Standing in his path is a teenager who has already mastered the art of making veterans look amateur.
Lee may be just 19 years old, but “The Phenom” has turned the MMA cage into his personal playground. Since his promotional debut, he’s been a finishing machine, collecting three straight submission victories and three consecutive $50,000 performance bonuses.
His victims tell the story of a young man who possesses finishing instincts: Antonio Mammarella submitted via rear-naked choke, Nico Cornejo tapped out in similar fashion, and Takeharu Ogawa was forced to surrender to an anaconda choke in just 63 seconds.

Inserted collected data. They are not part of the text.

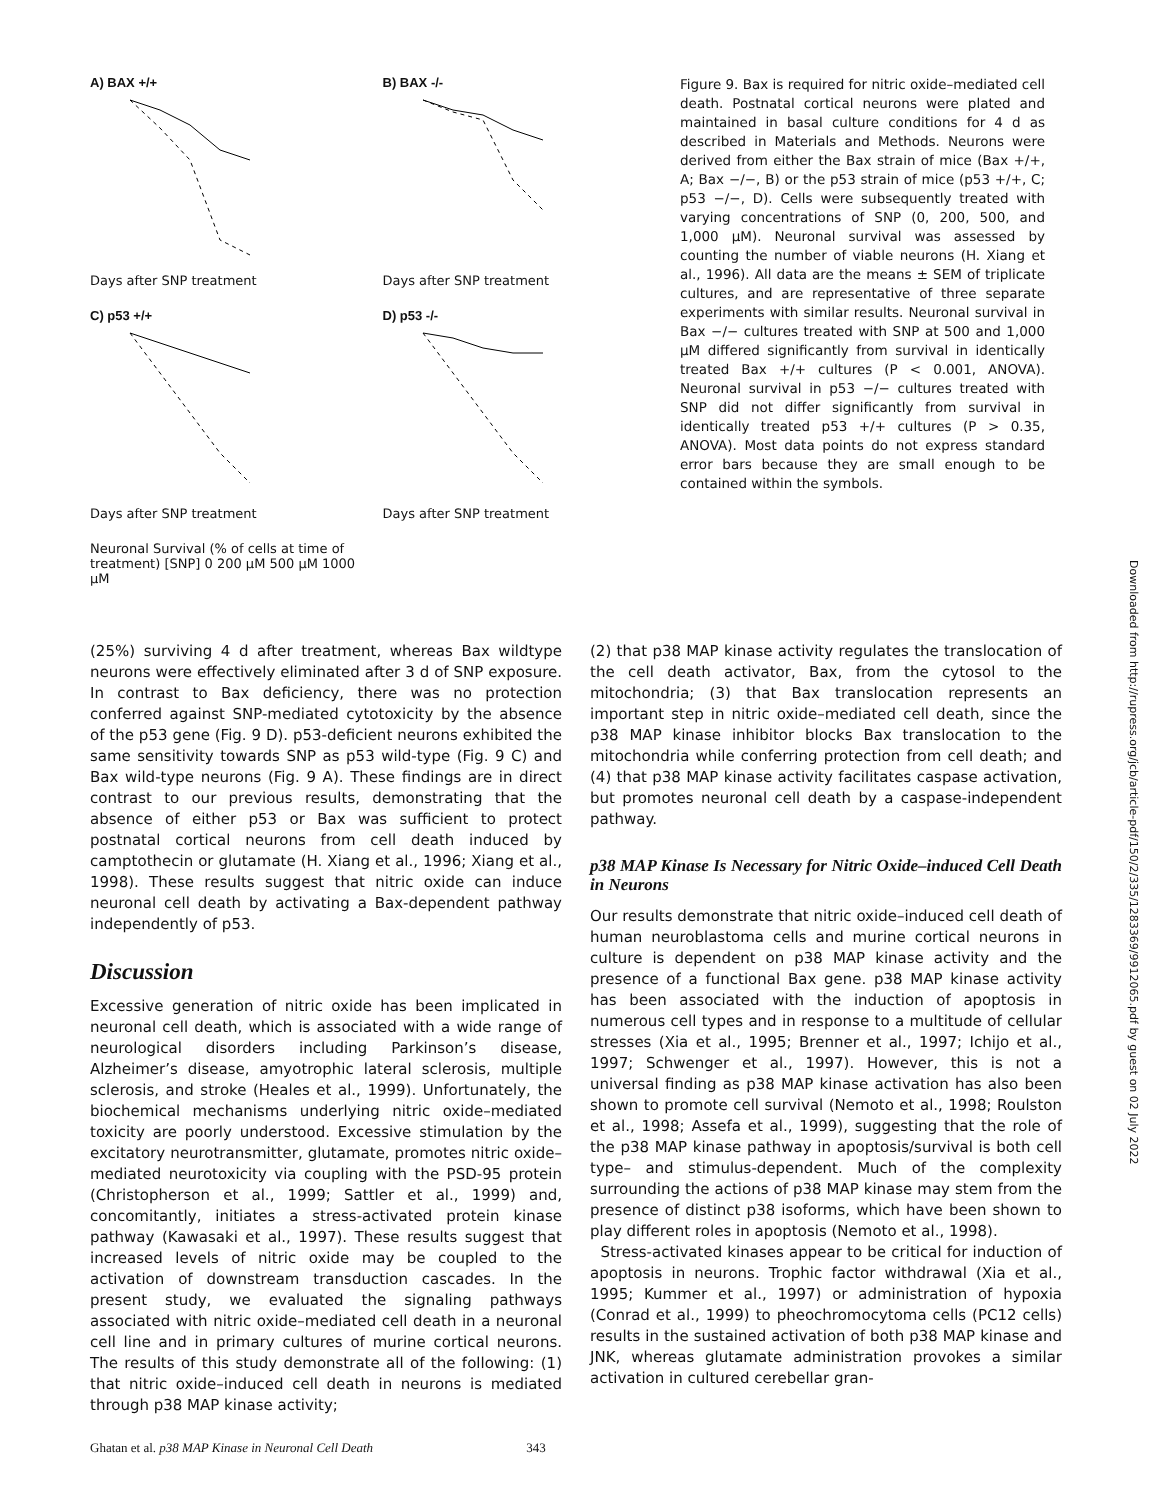A) BAX +/+
Days after SNP treatment
B) BAX -/-
Days after SNP treatment
C) p53 +/+
Days after SNP treatment
D) p53 -/-
Days after SNP treatment
Neuronal Survival (% of cells at time of treatment) [SNP] 0 200 μM 500 μM 1000 μM
Figure 9. Bax is required for nitric oxide–mediated cell death. Postnatal cortical neurons were plated and maintained in basal culture conditions for 4 d as described in Materials and Methods. Neurons were derived from either the Bax strain of mice (Bax +/+, A; Bax −/−, B) or the p53 strain of mice (p53 +/+, C; p53 −/−, D). Cells were subsequently treated with varying concentrations of SNP (0, 200, 500, and 1,000 μM). Neuronal survival was assessed by counting the number of viable neurons (H. Xiang et al., 1996). All data are the means ± SEM of triplicate cultures, and are representative of three separate experiments with similar results. Neuronal survival in Bax −/− cultures treated with SNP at 500 and 1,000 μM differed significantly from survival in identically treated Bax +/+ cultures (P < 0.001, ANOVA). Neuronal survival in p53 −/− cultures treated with SNP did not differ significantly from survival in identically treated p53 +/+ cultures (P > 0.35, ANOVA). Most data points do not express standard error bars because they are small enough to be contained within the symbols.
(25%) surviving 4 d after treatment, whereas Bax wildtype neurons were effectively eliminated after 3 d of SNP exposure. In contrast to Bax deficiency, there was no protection conferred against SNP-mediated cytotoxicity by the absence of the p53 gene (Fig. 9 D). p53-deficient neurons exhibited the same sensitivity towards SNP as p53 wild-type (Fig. 9 C) and Bax wild-type neurons (Fig. 9 A). These findings are in direct contrast to our previous results, demonstrating that the absence of either p53 or Bax was sufficient to protect postnatal cortical neurons from cell death induced by camptothecin or glutamate (H. Xiang et al., 1996; Xiang et al., 1998). These results suggest that nitric oxide can induce neuronal cell death by activating a Bax-dependent pathway independently of p53.
Discussion
Excessive generation of nitric oxide has been implicated in neuronal cell death, which is associated with a wide range of neurological disorders including Parkinson’s disease, Alzheimer’s disease, amyotrophic lateral sclerosis, multiple sclerosis, and stroke (Heales et al., 1999). Unfortunately, the biochemical mechanisms underlying nitric oxide–mediated toxicity are poorly understood. Excessive stimulation by the excitatory neurotransmitter, glutamate, promotes nitric oxide–mediated neurotoxicity via coupling with the PSD-95 protein (Christopherson et al., 1999; Sattler et al., 1999) and, concomitantly, initiates a stress-activated protein kinase pathway (Kawasaki et al., 1997). These results suggest that increased levels of nitric oxide may be coupled to the activation of downstream transduction cascades. In the present study, we evaluated the signaling pathways associated with nitric oxide–mediated cell death in a neuronal cell line and in primary cultures of murine cortical neurons. The results of this study demonstrate all of the following: (1) that nitric oxide–induced cell death in neurons is mediated through p38 MAP kinase activity;
(2) that p38 MAP kinase activity regulates the translocation of the cell death activator, Bax, from the cytosol to the mitochondria; (3) that Bax translocation represents an important step in nitric oxide–mediated cell death, since the p38 MAP kinase inhibitor blocks Bax translocation to the mitochondria while conferring protection from cell death; and (4) that p38 MAP kinase activity facilitates caspase activation, but promotes neuronal cell death by a caspase-independent pathway.
p38 MAP Kinase Is Necessary for Nitric Oxide–induced Cell Death in Neurons
Our results demonstrate that nitric oxide–induced cell death of human neuroblastoma cells and murine cortical neurons in culture is dependent on p38 MAP kinase activity and the presence of a functional Bax gene. p38 MAP kinase activity has been associated with the induction of apoptosis in numerous cell types and in response to a multitude of cellular stresses (Xia et al., 1995; Brenner et al., 1997; Ichijo et al., 1997; Schwenger et al., 1997). However, this is not a universal finding as p38 MAP kinase activation has also been shown to promote cell survival (Nemoto et al., 1998; Roulston et al., 1998; Assefa et al., 1999), suggesting that the role of the p38 MAP kinase pathway in apoptosis/survival is both cell type– and stimulus-dependent. Much of the complexity surrounding the actions of p38 MAP kinase may stem from the presence of distinct p38 isoforms, which have been shown to play different roles in apoptosis (Nemoto et al., 1998).
Stress-activated kinases appear to be critical for induction of apoptosis in neurons. Trophic factor withdrawal (Xia et al., 1995; Kummer et al., 1997) or administration of hypoxia (Conrad et al., 1999) to pheochromocytoma cells (PC12 cells) results in the sustained activation of both p38 MAP kinase and JNK, whereas glutamate administration provokes a similar activation in cultured cerebellar gran-
Ghatan et al. p38 MAP Kinase in Neuronal Cell Death 343
Downloaded from http://rupress.org/jcb/article-pdf/150/2/335/1283369/9912065.pdf by guest on 02 July 2022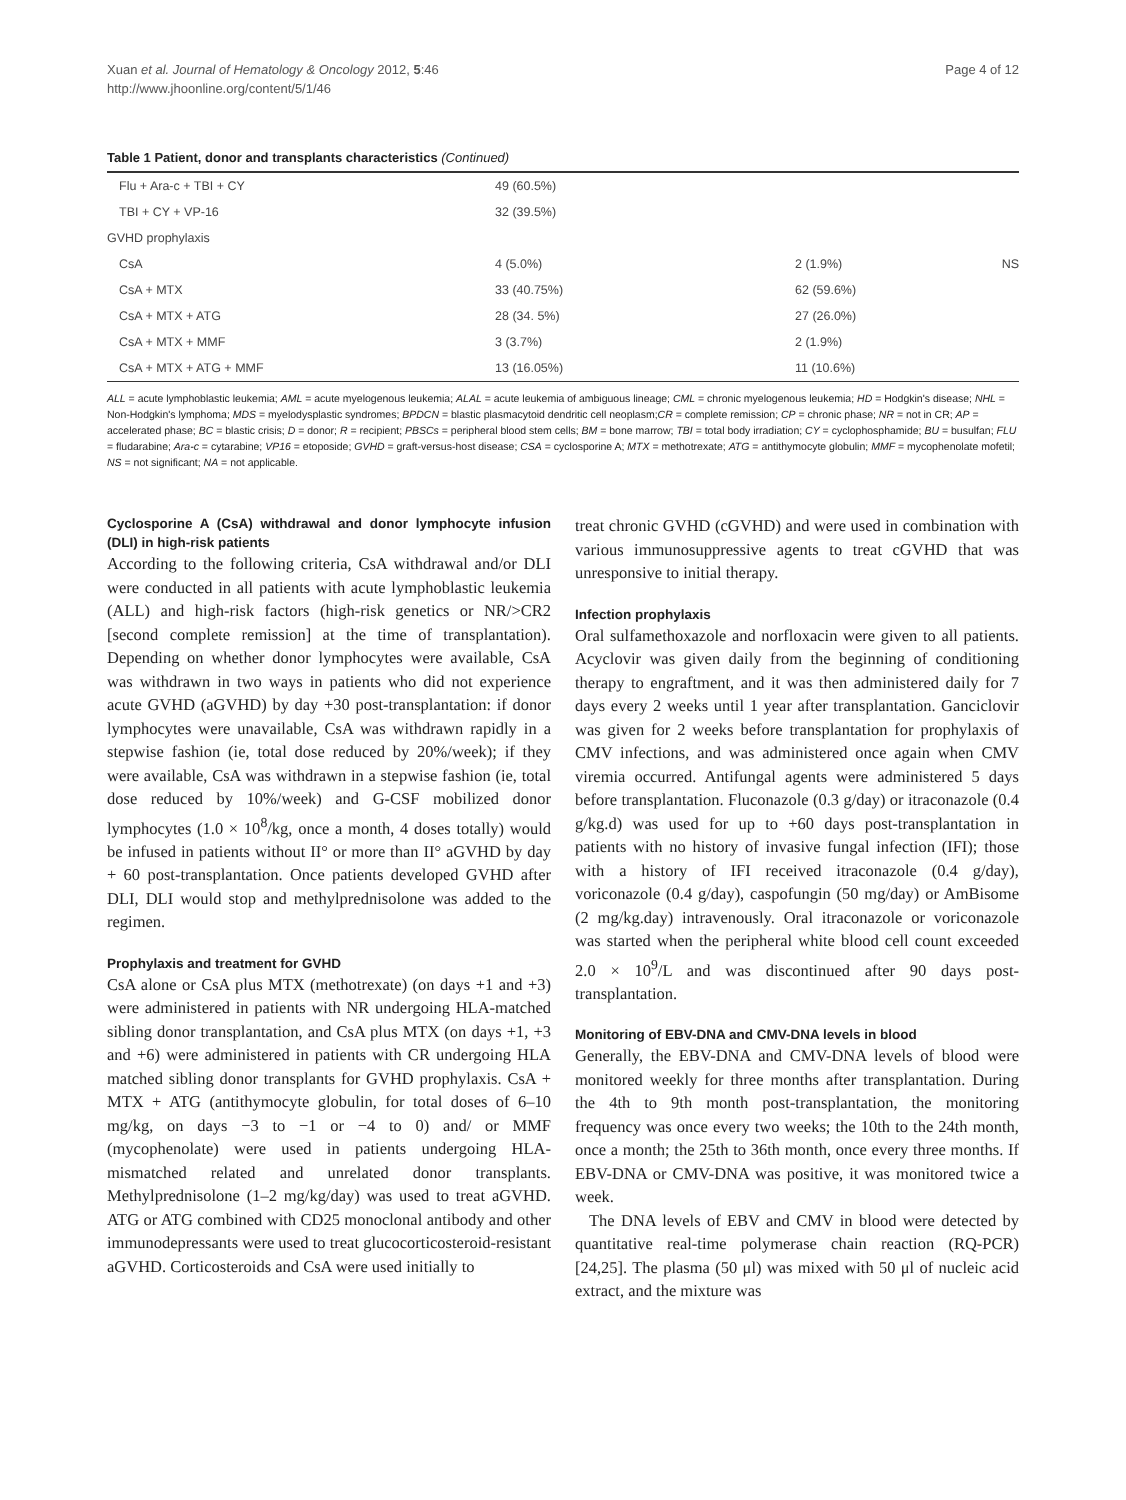Xuan et al. Journal of Hematology & Oncology 2012, 5:46
http://www.jhoonline.org/content/5/1/46
Page 4 of 12
Table 1 Patient, donor and transplants characteristics (Continued)
| Flu + Ara-c + TBI + CY | 49 (60.5%) | | |
| TBI + CY + VP-16 | 32 (39.5%) | | |
| GVHD prophylaxis | | | |
| CsA | 4 (5.0%) | 2 (1.9%) | NS |
| CsA + MTX | 33 (40.75%) | 62 (59.6%) | |
| CsA + MTX + ATG | 28 (34. 5%) | 27 (26.0%) | |
| CsA + MTX + MMF | 3 (3.7%) | 2 (1.9%) | |
| CsA + MTX + ATG + MMF | 13 (16.05%) | 11 (10.6%) | |
ALL = acute lymphoblastic leukemia; AML = acute myelogenous leukemia; ALAL = acute leukemia of ambiguous lineage; CML = chronic myelogenous leukemia; HD = Hodgkin's disease; NHL = Non-Hodgkin's lymphoma; MDS = myelodysplastic syndromes; BPDCN = blastic plasmacytoid dendritic cell neoplasm;CR = complete remission; CP = chronic phase; NR = not in CR; AP = accelerated phase; BC = blastic crisis; D = donor; R = recipient; PBSCs = peripheral blood stem cells; BM = bone marrow; TBI = total body irradiation; CY = cyclophosphamide; BU = busulfan; FLU = fludarabine; Ara-c = cytarabine; VP16 = etoposide; GVHD = graft-versus-host disease; CSA = cyclosporine A; MTX = methotrexate; ATG = antithymocyte globulin; MMF = mycophenolate mofetil; NS = not significant; NA = not applicable.
Cyclosporine A (CsA) withdrawal and donor lymphocyte infusion (DLI) in high-risk patients
According to the following criteria, CsA withdrawal and/or DLI were conducted in all patients with acute lymphoblastic leukemia (ALL) and high-risk factors (high-risk genetics or NR/>CR2 [second complete remission] at the time of transplantation). Depending on whether donor lymphocytes were available, CsA was withdrawn in two ways in patients who did not experience acute GVHD (aGVHD) by day +30 post-transplantation: if donor lymphocytes were unavailable, CsA was withdrawn rapidly in a stepwise fashion (ie, total dose reduced by 20%/week); if they were available, CsA was withdrawn in a stepwise fashion (ie, total dose reduced by 10%/week) and G-CSF mobilized donor lymphocytes (1.0 × 10<sup>8</sup>/kg, once a month, 4 doses totally) would be infused in patients without II° or more than II° aGVHD by day + 60 post-transplantation. Once patients developed GVHD after DLI, DLI would stop and methylprednisolone was added to the regimen.
Prophylaxis and treatment for GVHD
CsA alone or CsA plus MTX (methotrexate) (on days +1 and +3) were administered in patients with NR undergoing HLA-matched sibling donor transplantation, and CsA plus MTX (on days +1, +3 and +6) were administered in patients with CR undergoing HLA matched sibling donor transplants for GVHD prophylaxis. CsA + MTX + ATG (antithymocyte globulin, for total doses of 6–10 mg/kg, on days −3 to −1 or −4 to 0) and/ or MMF (mycophenolate) were used in patients undergoing HLA-mismatched related and unrelated donor transplants. Methylprednisolone (1–2 mg/kg/day) was used to treat aGVHD. ATG or ATG combined with CD25 monoclonal antibody and other immunodepressants were used to treat glucocorticosteroid-resistant aGVHD. Corticosteroids and CsA were used initially to
treat chronic GVHD (cGVHD) and were used in combination with various immunosuppressive agents to treat cGVHD that was unresponsive to initial therapy.
Infection prophylaxis
Oral sulfamethoxazole and norfloxacin were given to all patients. Acyclovir was given daily from the beginning of conditioning therapy to engraftment, and it was then administered daily for 7 days every 2 weeks until 1 year after transplantation. Ganciclovir was given for 2 weeks before transplantation for prophylaxis of CMV infections, and was administered once again when CMV viremia occurred. Antifungal agents were administered 5 days before transplantation. Fluconazole (0.3 g/day) or itraconazole (0.4 g/kg.d) was used for up to +60 days post-transplantation in patients with no history of invasive fungal infection (IFI); those with a history of IFI received itraconazole (0.4 g/day), voriconazole (0.4 g/day), caspofungin (50 mg/day) or AmBisome (2 mg/kg.day) intravenously. Oral itraconazole or voriconazole was started when the peripheral white blood cell count exceeded 2.0 × 10<sup>9</sup>/L and was discontinued after 90 days post-transplantation.
Monitoring of EBV-DNA and CMV-DNA levels in blood
Generally, the EBV-DNA and CMV-DNA levels of blood were monitored weekly for three months after transplantation. During the 4th to 9th month post-transplantation, the monitoring frequency was once every two weeks; the 10th to the 24th month, once a month; the 25th to 36th month, once every three months. If EBV-DNA or CMV-DNA was positive, it was monitored twice a week.
The DNA levels of EBV and CMV in blood were detected by quantitative real-time polymerase chain reaction (RQ-PCR) [24,25]. The plasma (50 μl) was mixed with 50 μl of nucleic acid extract, and the mixture was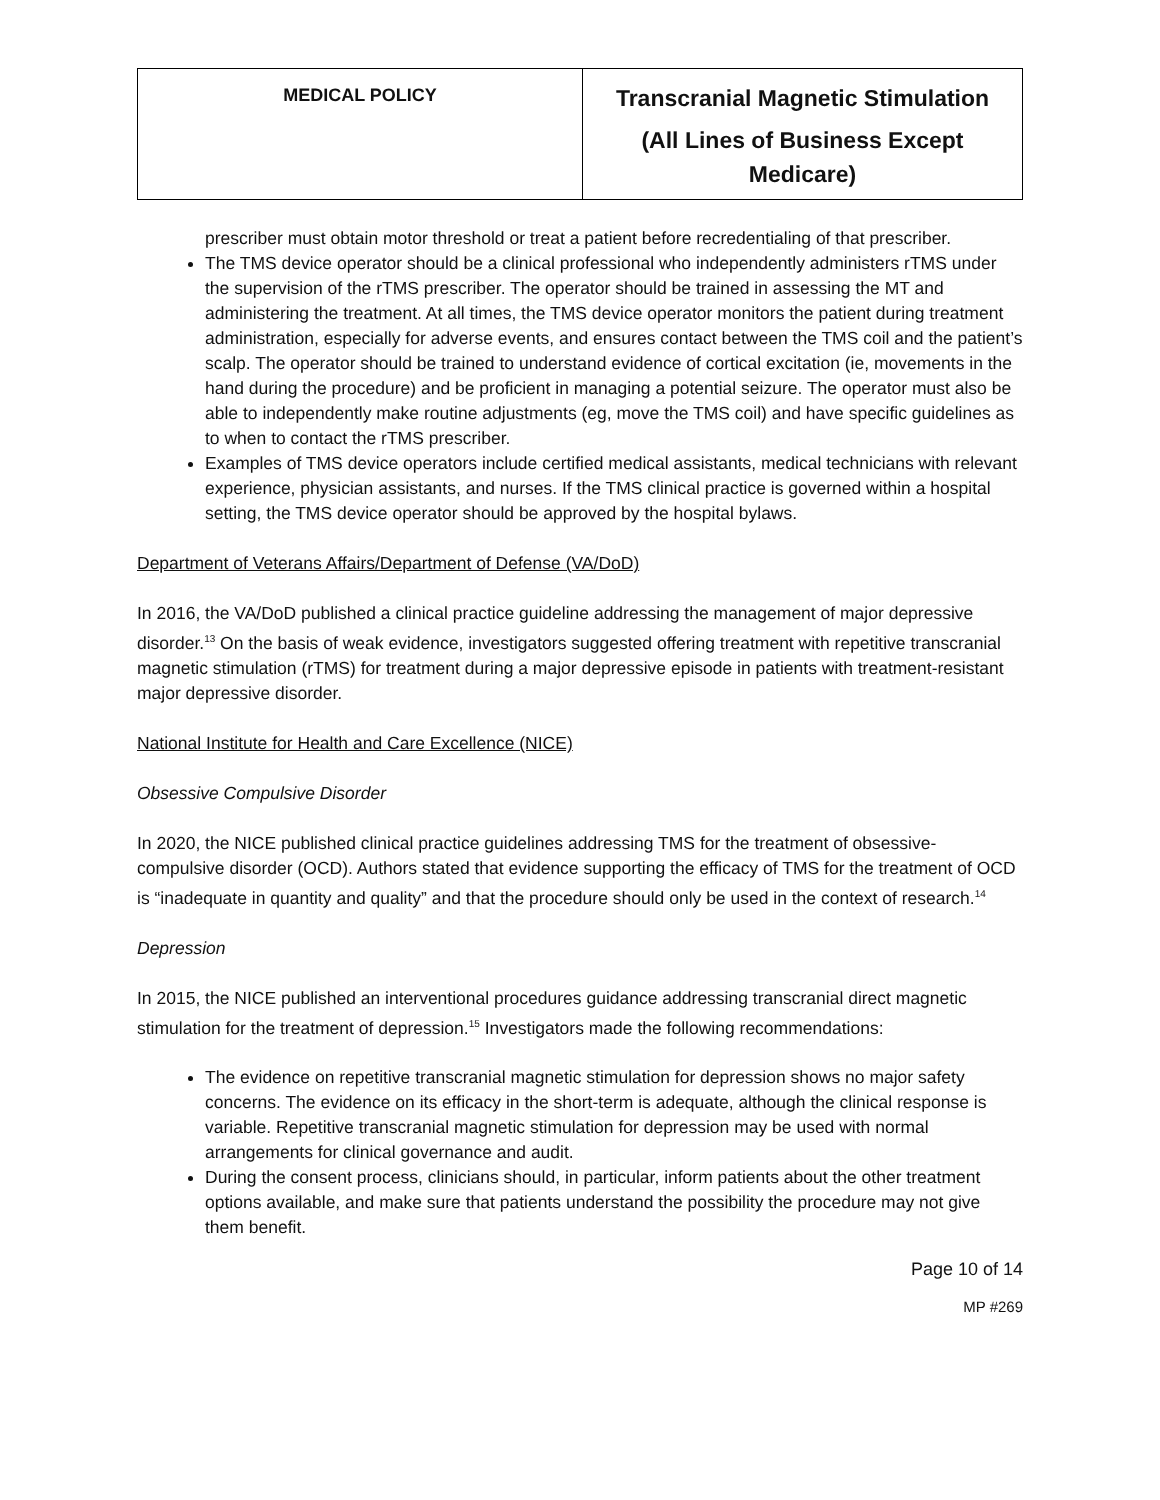| MEDICAL POLICY | Transcranial Magnetic Stimulation (All Lines of Business Except Medicare) |
prescriber must obtain motor threshold or treat a patient before recredentialing of that prescriber.
The TMS device operator should be a clinical professional who independently administers rTMS under the supervision of the rTMS prescriber. The operator should be trained in assessing the MT and administering the treatment. At all times, the TMS device operator monitors the patient during treatment administration, especially for adverse events, and ensures contact between the TMS coil and the patient’s scalp. The operator should be trained to understand evidence of cortical excitation (ie, movements in the hand during the procedure) and be proficient in managing a potential seizure. The operator must also be able to independently make routine adjustments (eg, move the TMS coil) and have specific guidelines as to when to contact the rTMS prescriber.
Examples of TMS device operators include certified medical assistants, medical technicians with relevant experience, physician assistants, and nurses. If the TMS clinical practice is governed within a hospital setting, the TMS device operator should be approved by the hospital bylaws.
Department of Veterans Affairs/Department of Defense (VA/DoD)
In 2016, the VA/DoD published a clinical practice guideline addressing the management of major depressive disorder.<sup>13</sup> On the basis of weak evidence, investigators suggested offering treatment with repetitive transcranial magnetic stimulation (rTMS) for treatment during a major depressive episode in patients with treatment-resistant major depressive disorder.
National Institute for Health and Care Excellence (NICE)
Obsessive Compulsive Disorder
In 2020, the NICE published clinical practice guidelines addressing TMS for the treatment of obsessive-compulsive disorder (OCD). Authors stated that evidence supporting the efficacy of TMS for the treatment of OCD is “inadequate in quantity and quality” and that the procedure should only be used in the context of research.<sup>14</sup>
Depression
In 2015, the NICE published an interventional procedures guidance addressing transcranial direct magnetic stimulation for the treatment of depression.<sup>15</sup> Investigators made the following recommendations:
The evidence on repetitive transcranial magnetic stimulation for depression shows no major safety concerns. The evidence on its efficacy in the short-term is adequate, although the clinical response is variable. Repetitive transcranial magnetic stimulation for depression may be used with normal arrangements for clinical governance and audit.
During the consent process, clinicians should, in particular, inform patients about the other treatment options available, and make sure that patients understand the possibility the procedure may not give them benefit.
Page 10 of 14
MP #269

The psychological warfare began months ago when Lee declared that he doesn’t think he’s “a good matchup” for Ruotolo. It’s the kind of statement that either reveals supreme confidence or dangerous naivety – and on September 5, the world will discover which one it is.
This isn’t just about one fighter making his MMA debut. It’s about the question that haunts combat sports: Can pure grappling excellence translate to the chaos of mixed martial arts? Ruotolo has followed his twin brother Kade’s path from submission grappling dominance to MMA curiosity, but every fighter’s journey is unique, and the sport has a way of exposing truths that the mats cannot reveal.
For Lee, this represents the ultimate step-up in competition. He’s been steamrolling through opponents with ease. But facing a world champion in any discipline – even one making his MMA debut – is a different conversation entirely.
The stakes couldn’t be higher. Ruotolo risks tarnishing his perfect record and potentially derailing his MMA aspirations before they truly begin. Lee faces his first true test against elite-level competition, with the opportunity to announce himself as a legitimate contender in the division.